Let $\phi$ be a linear functional on $\rho$ defined by $\phi(f)=f({1\over 2})$. Prove $\phi $ is bounded and find its Riesz representation in the completion of $\rho$ to a Hilbert space."
I am stuck in the middle of the process.
Attempt: $f=\sum_{n=1}^{\infty}{a_z}z^n$. Hence, since $<e^{int},e^{imt}>=0$ for $n\ne m$, I get $<f,f>=\sum^{\infty}_{n=1}{|a_n|^2}$. $||f({1\over 2})||^2\le \sum^{\infty}_{n=1}{|a_n|^2}\sum^{\infty}_{n=1}({1\over 2})^n={1\over 2}\sum^{\infty}_{n=1}{|a_n|^2}$
Therefore ${||f({1\over 2})||\over ||f||}\le \sqrt 2$.
Now I have to find a polynomial $g$ such that $<f,g>=f({1\over 2})$ for all $g$ and it seems complicated. What I can do is simply starting to guess because the calculations are confusing. I tried taking $g(z)=\sum_{n}^{\infty}({1\over 2})^nz^n$ because then I get $<f,g>=\sum ({1\over 2})^na_n=f({1\over 2})$ but now I am not sure because this isn't a Hilbert space, and although I know I was asked to refer to the completion, I can't really be sure if it means I can simply do what I did and finish. That is a big insecurity and I could use a reference.
You are correct.
We can note that our space is isometric to the subspace of $l^2(\mathbb{N})$ comprised of sequences with finitely many non-zero entries, by the isometry $\sum_{n=0}^N a_n z^n\mapsto (a_0, a_1, \ldots, a_N, 0, 0, \ldots)$.
(Note that, indeed, $\left\langle \sum_{n=0}^N a_n z^n, \sum_{n=0}^M b_n z^n\right\rangle = \sum_{n=0}^{\min\{N,M\}}a_n\overline{b_n}$.)

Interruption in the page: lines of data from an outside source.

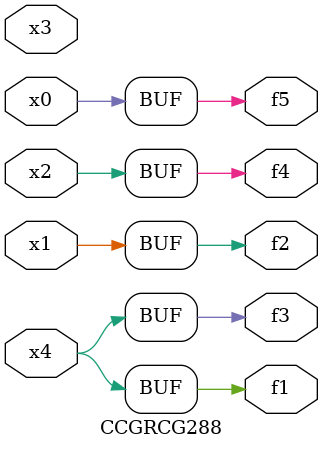
<source format=v>
module CCGRCG288(
	input x0, x1, x2, x3, x4,
	output f1, f2, f3, f4, f5
);
	assign f1 = x4;
	assign f2 = x1;
	assign f3 = x4;
	assign f4 = x2;
	assign f5 = x0;
endmodule

</source>
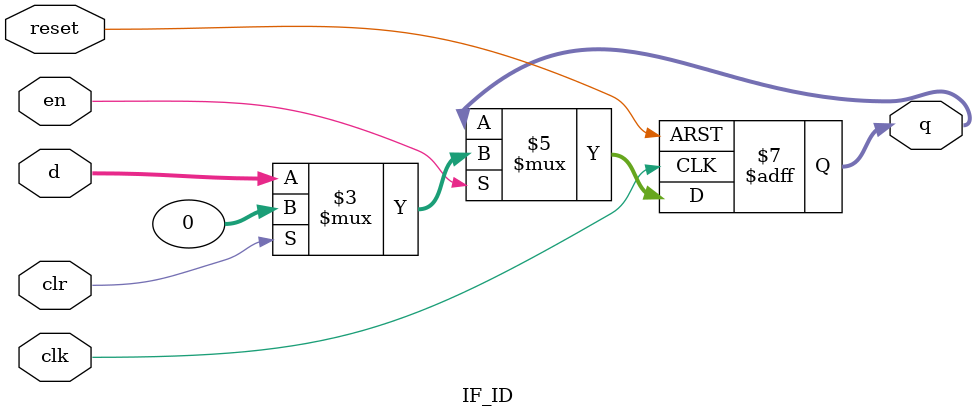
<source format=v>
module IF_ID #(parameter W = 32) (
    input clk,
    input reset,
    input en,
    input clr,
    input [W-1:0] d,
    output reg [W-1:0] q
);

    always @(posedge clk or posedge reset) begin
        if (reset) begin
          q <= {W{1'b0}};
        end else if (en) begin
          if (clr) q <= {W{1'b0}};
          else     q <= d;
        end
    end
endmodule

</source>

This is readily seen to be a dense subspace, so its completion is $l^2(\mathbb{N})$, and as you noted $$\phi\left(\sum_{n=0}^N a_n z^n\right) = \sum_{n=0}^N a_n \left(\frac{1}{2}\right)^n = \left\langle (a_0, a_1, \ldots, a_N, 0, 0, \ldots),\ (1, \frac{1}{2}, \frac{1}{2^2}, \ldots)\right\rangle$$